No conseguí explicar bien nuestra intención. Pretendíamos que la fiesta de cumpleaños fuera doble, por un lado para las criaturas indómitas y por otro para los sacrificados padres y madres. Para eso cambiamos el horario habitual de los cumples, y en vez de quedar por la tarde, quedamos por la mañana. Cuando los cumples son por la tarde, los adultos nos miramos desconcertados unos a otros porque no sabemos si es hora de merendar, de cenar o de qué y nos limitamos a comer con desgana. El año pasado ya celebramos el cumple de Darío por la mañana, rollo aperitivo y vermú. Este año queríamos hacer lo mismo pero creo que nos faltó dejarlo bien claro para que los adultos invitados vinieran con ganas de fiesta. Además, muchos dejaron a las criaturas y se fueron. No se les puede culpar.

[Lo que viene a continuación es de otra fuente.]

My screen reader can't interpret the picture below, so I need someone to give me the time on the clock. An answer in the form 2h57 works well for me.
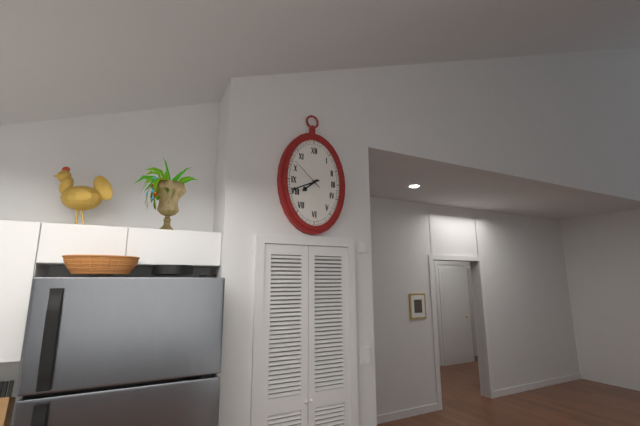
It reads 7h41
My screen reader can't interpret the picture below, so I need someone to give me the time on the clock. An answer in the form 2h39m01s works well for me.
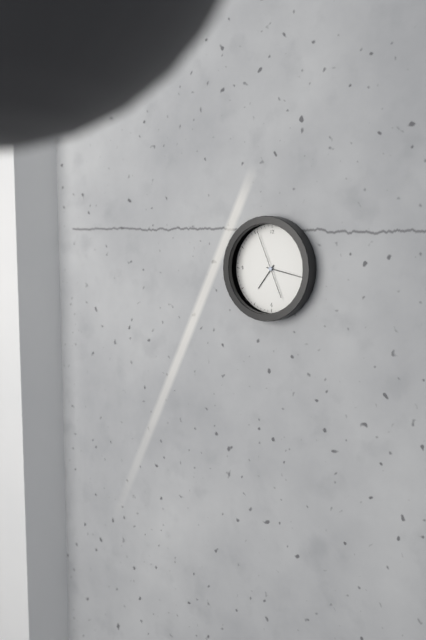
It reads 7h17m56s
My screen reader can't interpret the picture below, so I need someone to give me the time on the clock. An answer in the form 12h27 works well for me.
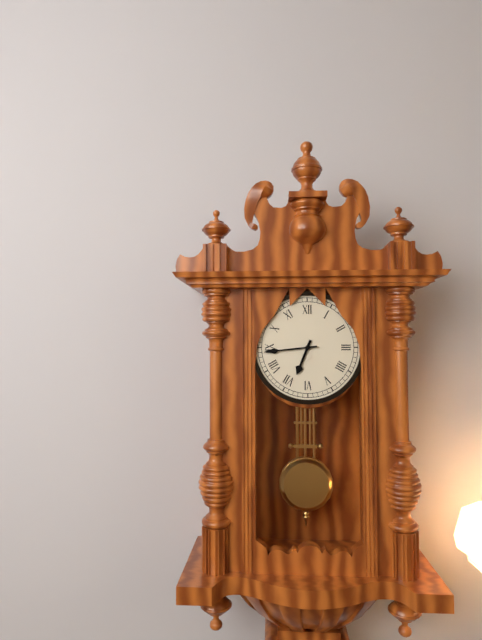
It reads 6h44
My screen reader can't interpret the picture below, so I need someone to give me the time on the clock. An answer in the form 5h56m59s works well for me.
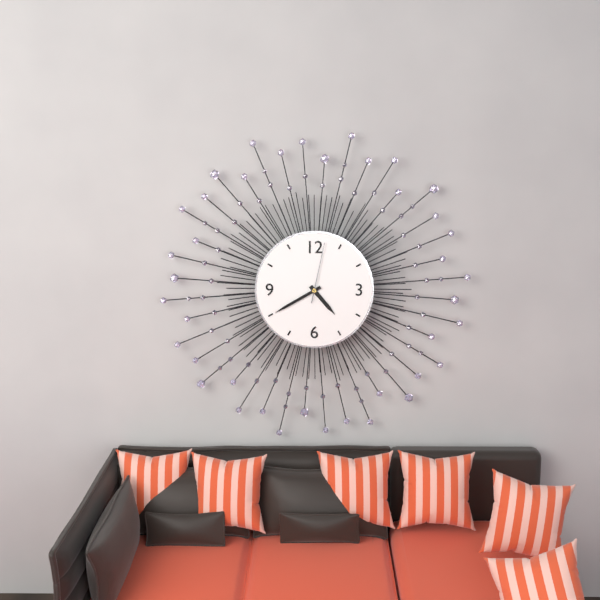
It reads 4h40m02s
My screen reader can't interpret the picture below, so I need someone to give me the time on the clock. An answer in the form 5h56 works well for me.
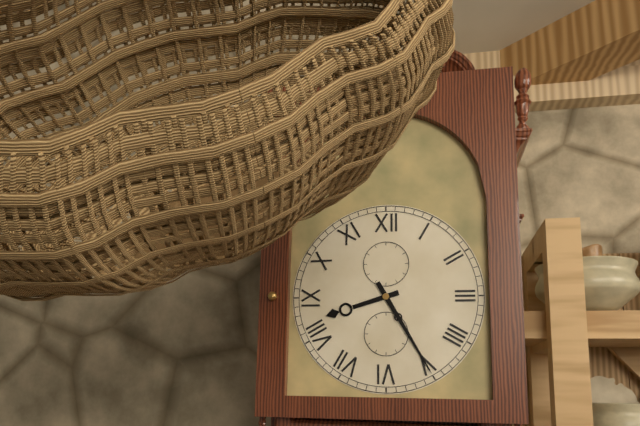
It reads 8h25
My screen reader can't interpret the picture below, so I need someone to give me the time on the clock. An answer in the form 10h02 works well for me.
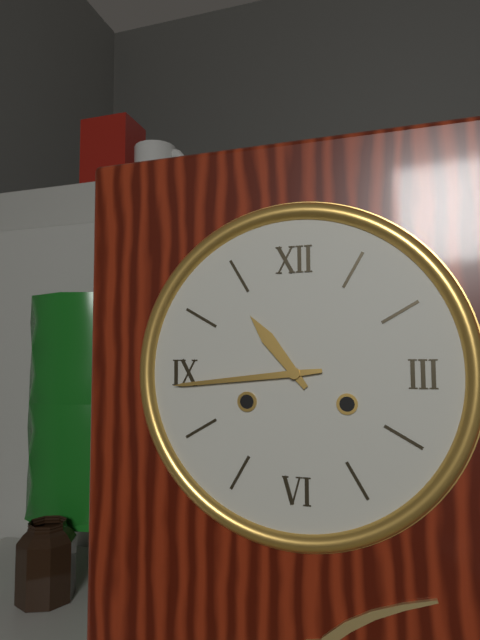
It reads 10h44
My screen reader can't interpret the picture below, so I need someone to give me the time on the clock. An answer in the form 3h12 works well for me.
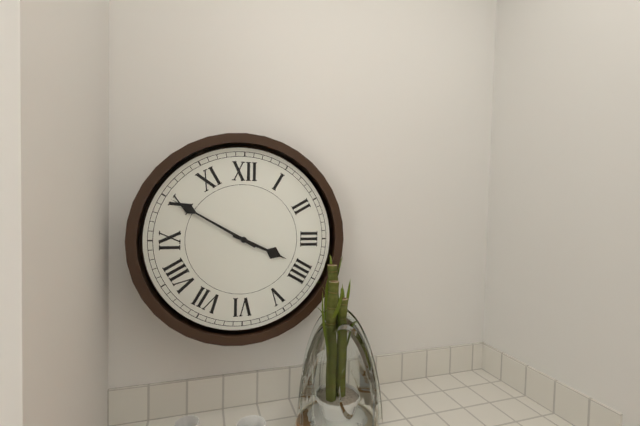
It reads 3h50
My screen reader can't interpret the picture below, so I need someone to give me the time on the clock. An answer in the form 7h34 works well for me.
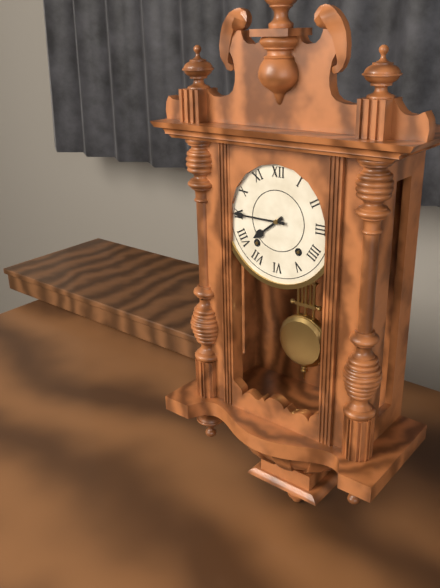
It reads 7h45
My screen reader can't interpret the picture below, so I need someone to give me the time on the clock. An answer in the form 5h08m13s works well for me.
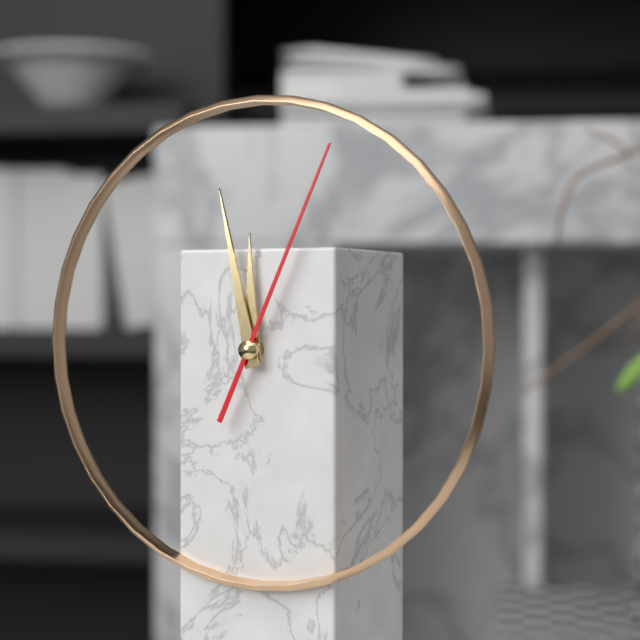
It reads 11h58m04s
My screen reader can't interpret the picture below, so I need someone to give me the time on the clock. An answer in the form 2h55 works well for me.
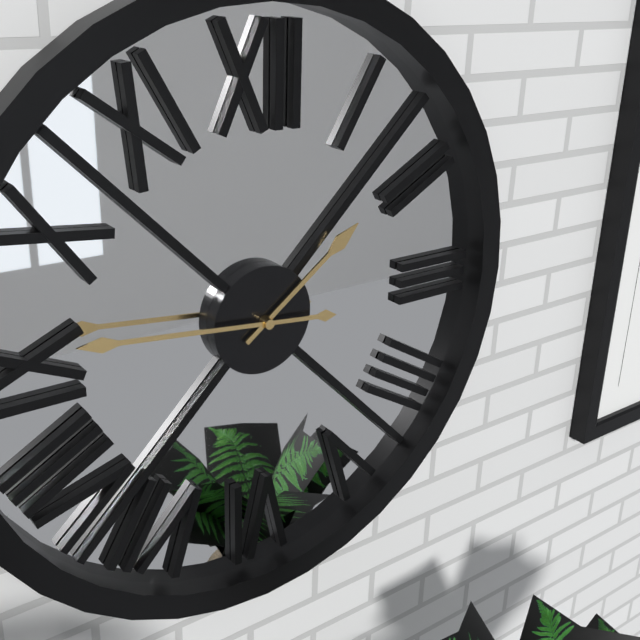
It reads 1h46
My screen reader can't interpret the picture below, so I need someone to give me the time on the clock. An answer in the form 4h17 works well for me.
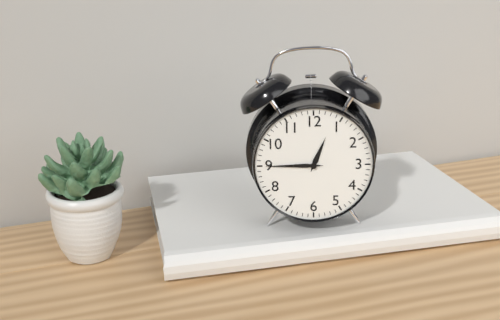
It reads 12h45
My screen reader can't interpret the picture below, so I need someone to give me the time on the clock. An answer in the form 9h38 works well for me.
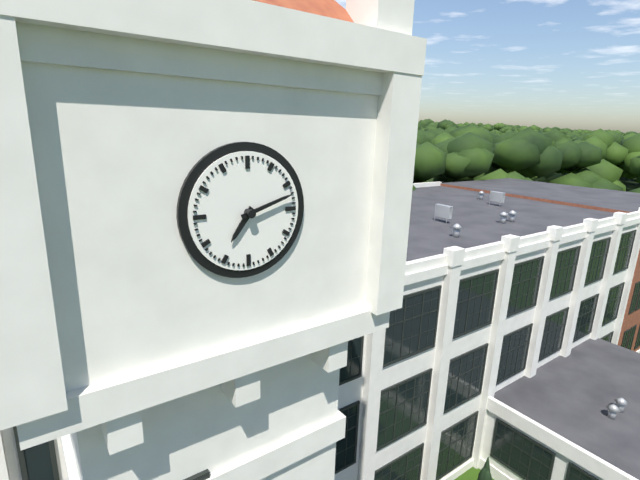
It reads 7h12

Tal vez la idea de ponernos un poco piripis y descuidar a las criaturas sonaba algo arriesgada. Pero, demonios, un día es un día.
El domingo me levanté bien temprano. Revisé que las botellas de Martini estuvieran en buen estado, que la cantidad de cubitos fuera suficiente y repasé las recetas de los aperitivos. A las ocho de la mañana ya tenía encendidos varios fuegos, la campana extractora zumbaba a tope y varias manchas nuevas ensuciaban mi delantal.
En esas estaba cuando Darío apareció por la cocina pidiendo agua. Mi sentido arácnido de padre se puso a vibrar a lo loco.
Maldición, me dije, este niño está malo. Mercedes y yo cruzamos miradas de preocupación y decidimos hacernos los suecos. Le dimos una sobredosis de Dalsy y seguimos con los preparativos.
A las once en punto lo teníamos todo listo, más o menos, y empezaron a llegar los invitados. En mi opinión, más importante que la habilidad a la hora de cocinar o la calidad de los alimentos (dentro de unos límites) es la habilidad de acertar con lo que se prepara. Diría que no acerté plenamente en las tapas que elegí hacer. He tomado nota para el año que viene.
Faltaba poco para sacar la tarta de chuches cuando Darío se me acercó. Tengo que reconocer que es un profesional en eso de ponerse malo. Se vuelve ultramimosín, los ojos se le agrandan con un brillo especial y se acurruca entre tus brazos de manera infalible. Hubo que recurrir al Apiretal para llegar a la piñata.
Cuando los hijos se ponen malos, se me pone cara de boxeador noqueado. Miro desconcertado sin saber qué hacer. Y ayer, en concreto, me dieron unas ganas enormes de echarme a la cara a los malditos virus para poder darles un buen gancho de derechas y luego otro de izquierdas.
3 comentarios:
Pues sí, se tenían el gancho bien merecido.
Ponernos piripis... pareces una madre de los 80.
Mamareciente, pero como son tan pequeños (los virus), no hay quien les pueda dar su merecido.
Anónimo, es que las madres (como genérico) se ponen piripis, no como antes, que nos poníamos como piojos.